:: DIRECTIVE ::
For the material that follows, list every line containing the word "pixels".

:: SOURCE DATA ::
__________
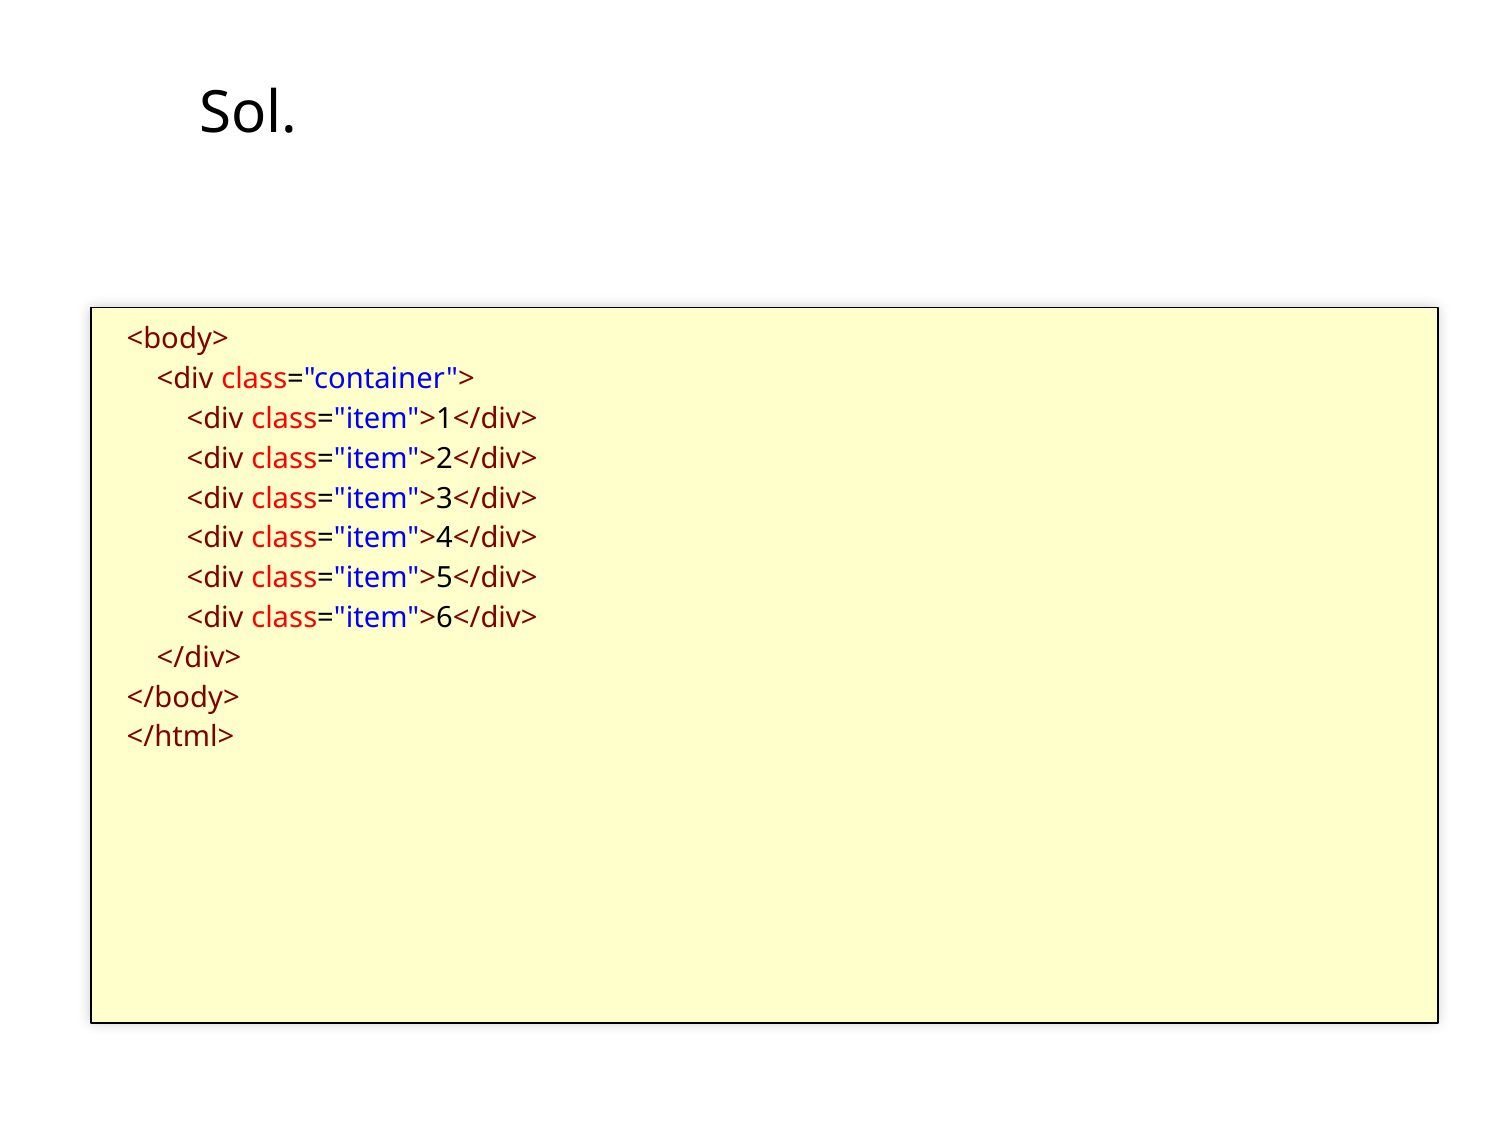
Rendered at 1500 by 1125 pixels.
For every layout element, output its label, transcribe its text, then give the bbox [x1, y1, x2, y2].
__________
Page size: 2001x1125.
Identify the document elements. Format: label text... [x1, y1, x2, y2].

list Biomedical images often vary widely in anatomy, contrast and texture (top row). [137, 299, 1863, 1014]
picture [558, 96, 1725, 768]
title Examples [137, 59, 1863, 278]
__________
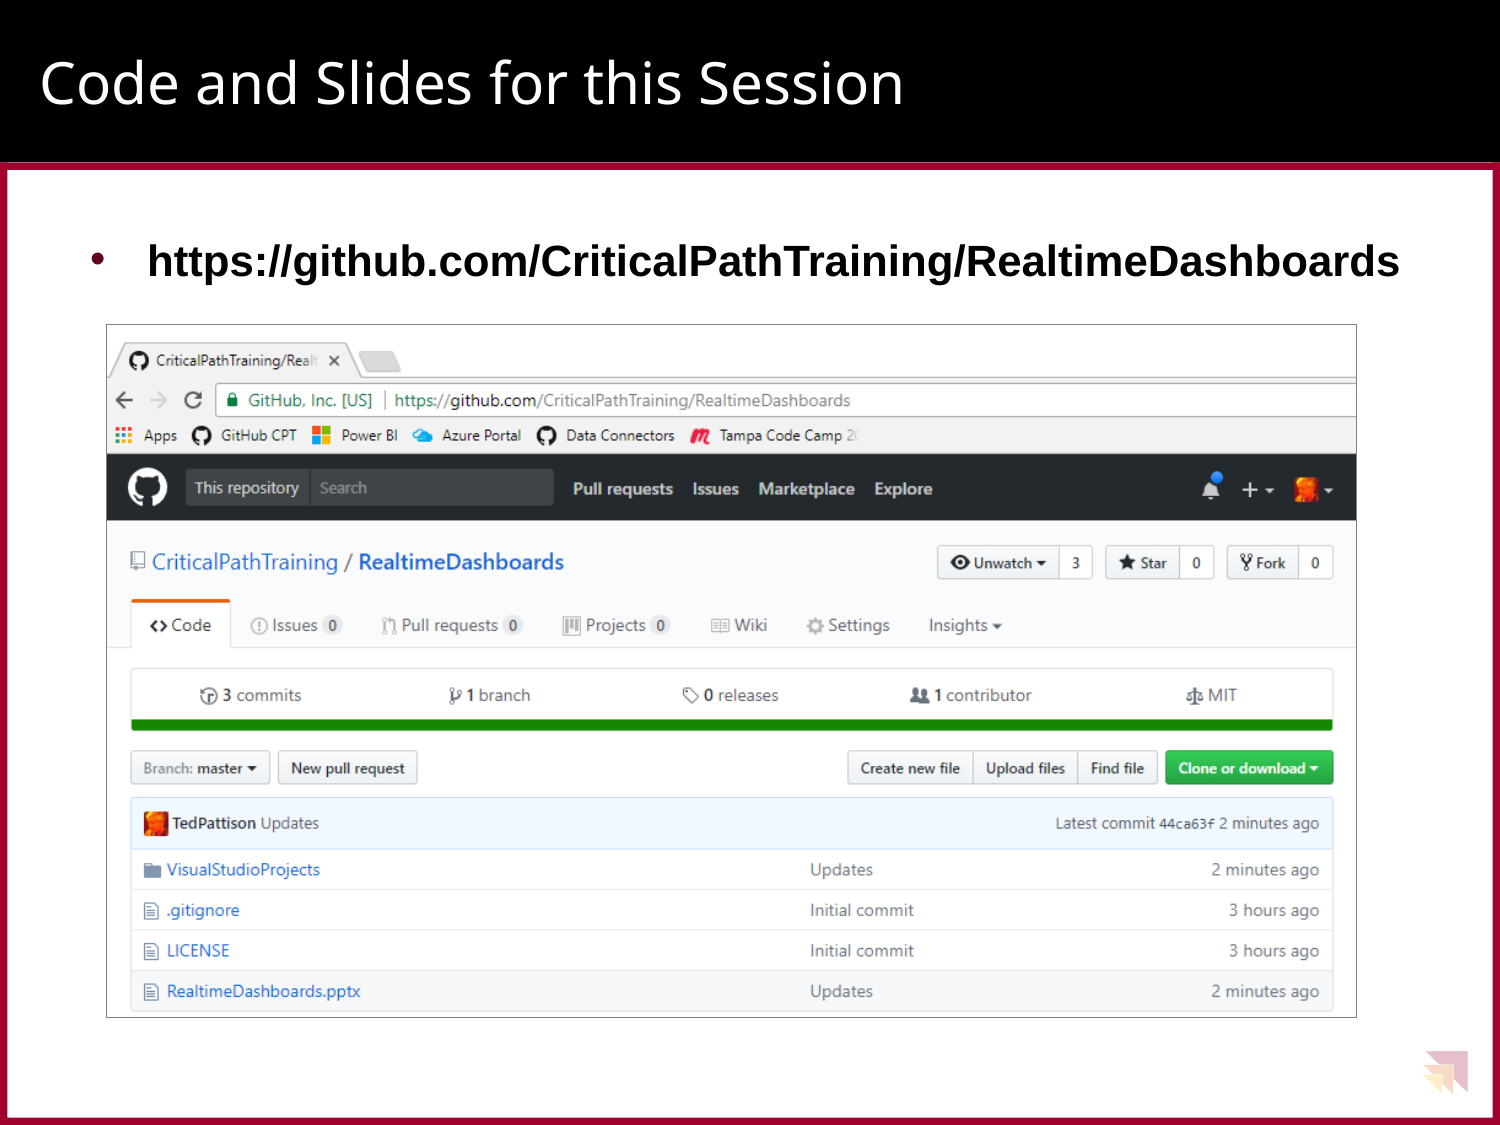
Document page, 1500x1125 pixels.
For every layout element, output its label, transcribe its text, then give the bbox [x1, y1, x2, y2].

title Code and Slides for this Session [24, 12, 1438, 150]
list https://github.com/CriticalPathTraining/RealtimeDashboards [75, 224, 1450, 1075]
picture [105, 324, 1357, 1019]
__________
:: YOUR SOLUTION ::
Rendered at 1500 by 1125 pixels.
Document page, 1500x1125 pixels.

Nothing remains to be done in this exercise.